Note: When creating a pipeline with multiple stages, FragmentationPipelineStage
should normally be the first in the chain. This is because many pipeline stages do not support packets larger than the MTU.
Pipelines configured with a ReliableSequencedPipelineStage
will guarantee the delivery and order of their packets, similarly to how a TCP connection would. Packets are tagged with a sequence number, and peers will acknowledge the reception of these numbers. If a packet is not acknowledged, it will be resent until it is received. If a packet arrives out of order, it is buffered until previous packets are received.
This is a useful feature, but in a multiplayer game context it should be used sparingly. Reliable data streams can suffer from head-of-line blocking, which can cause increased latency and delay packet processing. We recommend using this pipeline stage only for very important traffic that you can't afford to lose (like RPCs and character actions).
The reliable stage is limited in the number of packets in flight at any given time. The default limit is 32, but can be increased to 64. This limit is per connection and per pipeline (i.e. it is not shared across all connections).
Because of this limitation, we recommend batching reliable messages together as much as possible. For example, instead of sending two reliable messages of 20 bytes each, concatenate them and send a single message of 40 bytes.
If attempting to send a new reliable message while there are already 32 in flight, EndSend
will return error code NetworkSendQueueFull
(value -5). If this situation is encountered, we recommend storing the message in a queue until it is possible to send again:
driver.BeginSend(myReliablePipeline, connection, out var writer);
// Write your message to the writer.
if (driver.EndSend(writer) == (int)Error.StatusCode.NetworkSendQueueFull))
{
// Copy your message to a queue, and try resending later.
}
The limit on the number of packets in flights can be modified when creating a NetworkDriver
:
var settings = new NetworkSettings();
settings.WithReliableStageParameters(windowSize: 64);
var driver = NetworkDriver.Create(settings);
var reliablePipeline = driver.CreatePipeline(typeof(ReliableSequencedPipelineStage));
The default limit is 32, and the maximum is 64. Any value higher than 32 will cause headers to be slightly large (4 bytes), which leaves that much less space for actual data in the packets.

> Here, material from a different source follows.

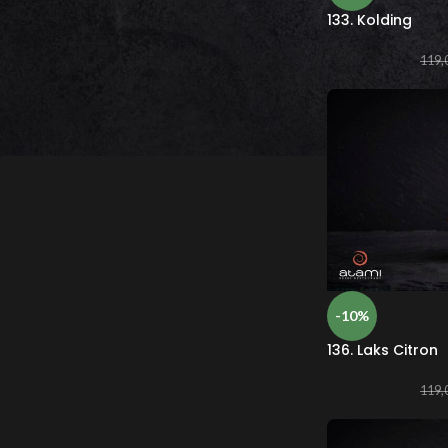
133. Kolding
119,
-10%
136. Laks Citron
119,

The SimulatorPipelineStage
is meant to be used when testing your application. It allows simulating different network conditions like packet loss, delay, and jitter. This is useful to know how a game would behave once deployed in a real environment.
The network conditions can be configued when creating a NetworkDriver
:
var settings = new NetworkSettings();
settings.WithSimulatorStageParameters(
maxPacketCount: 100,
mode: ApplyMode.AllPackets,
packetDelayMs: 50);
var driver = NetworkDriver.Create(settings);
var simulatorPipeline = driver.CreatePipeline(typeof(SimulatorPipelineStage));
Noteworthy parameters are:
maxPacketCount
: The number of packets that can be delayed at any given time. Past that, packets will go through without any delay added.mode
: In which direction the simulator should apply the network conditions (send, receive, or both).packetDelayMs
: Delay in milliseconds to be applied to packets. Good values to use would go from 20 for a good broadband connection, up to 200 for bad mobile connections.packetJitterMs
: Deviation around the delay. Typically half of the delay or slightly less.packetDropPercentage
: Percentage of packets to drop. This should rarely be above 3 even for bad mobile connections.
Note: When creating a pipeline with multiple stages, SimulatorPipelineStage
should normally be the last in the chain. Otherwise packets could be dropped before they are processed by the other stages (not very useful for a reliable pipeline, for example).